Both pipelines were combined and defined as a single DAG in Airflow called `tweets_and_market`:

![tweets_and_market_dag](https://imgur.com/3mMFYlZ.png)

### Tables configuration pipeline

In Airflow there is also the `reset_tables` DAG, which when triggered drops both tables and creates them once again:

![reset_tables_dag](https://imgur.com/xvH8mQa.png)

### Visualization

A simple visualization can be made based on this SQL:

```sql
SELECT mv.date AS date, mv.index, mv.value, ts.positive_count, ts.negative_count FROM markets_value mv
JOIN tweets_sentiment ts ON mv.date = ts.date
```

Results:

![sql_results](https://imgur.com/ZCgd8pQ.png)

### Reproducing results

Install dependencies:

```bash
pip install -r requirements.txt
```

Start Airflow:

```bash
./airflow_start.sh
```

```bash
./airflow_scheduler_start.sh
```

In Airflow configure following connections:
* aws (AWS)
* quandl (HTTP, put your API key in password field)
* redshift (Postgres)

and variables:
* market_indices (comma separated names of data from Quandl, e.g. `NASDAQOMX/XQC,NASDAQOMX/NQPL`)
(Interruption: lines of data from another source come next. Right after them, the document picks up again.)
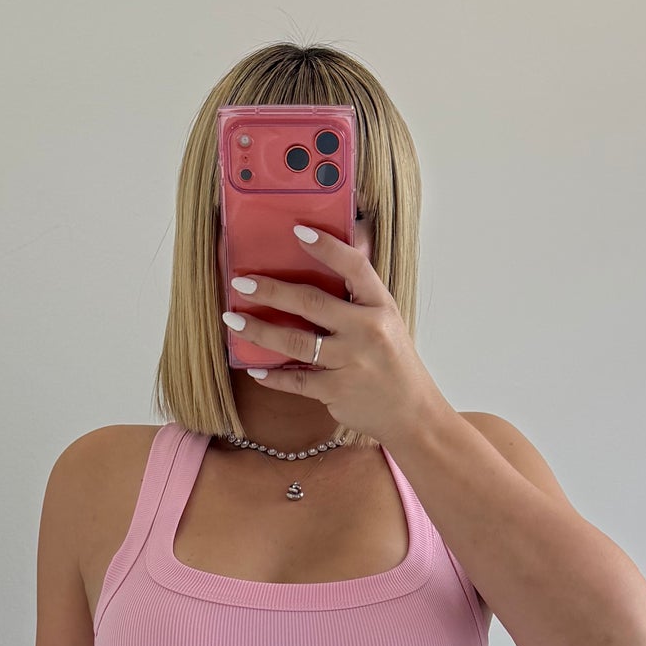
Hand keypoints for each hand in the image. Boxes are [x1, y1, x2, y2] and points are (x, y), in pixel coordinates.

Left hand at [222, 225, 447, 449]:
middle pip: (311, 302)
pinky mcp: (337, 390)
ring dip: (259, 330)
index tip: (297, 231)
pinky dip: (273, 375)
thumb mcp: (387, 323)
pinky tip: (255, 368)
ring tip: (233, 320)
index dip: (326, 247)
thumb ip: (358, 299)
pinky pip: (296, 380)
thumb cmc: (394, 364)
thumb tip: (325, 268)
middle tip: (241, 282)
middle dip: (271, 290)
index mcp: (380, 307)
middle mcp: (366, 331)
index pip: (354, 267)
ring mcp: (350, 362)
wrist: (412, 413)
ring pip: (296, 342)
Put the data into `data/tweets`.

Run the `reset_tables` DAG. Once finished, run the `tweets_and_markets` DAG.

## What if...

### ... the data was increased by 100x?
With the final solution working with an EMR connection, it would be enough to simply scale-up the cluster.
With the current solution we can split daily tweets into smaller portions and increase number of airflow workers
(very dummy solution, but it should work).

### ... the pipelines would be run on a daily basis by 7 am every day?
The pipelines are running on a daily basis right now, so no further actions are needed.
However, if we worry about missing the deadline of 7 am every day, we should define SLA for the pipeline.

### ... the database needed to be accessed by 100+ people?
The final tables in Amazon Redshift database are very small, so there won't be a problem accessing them efficiently
by many people. However, if needed, one can simply scale-up Amazon Redshift cluster to more nodes.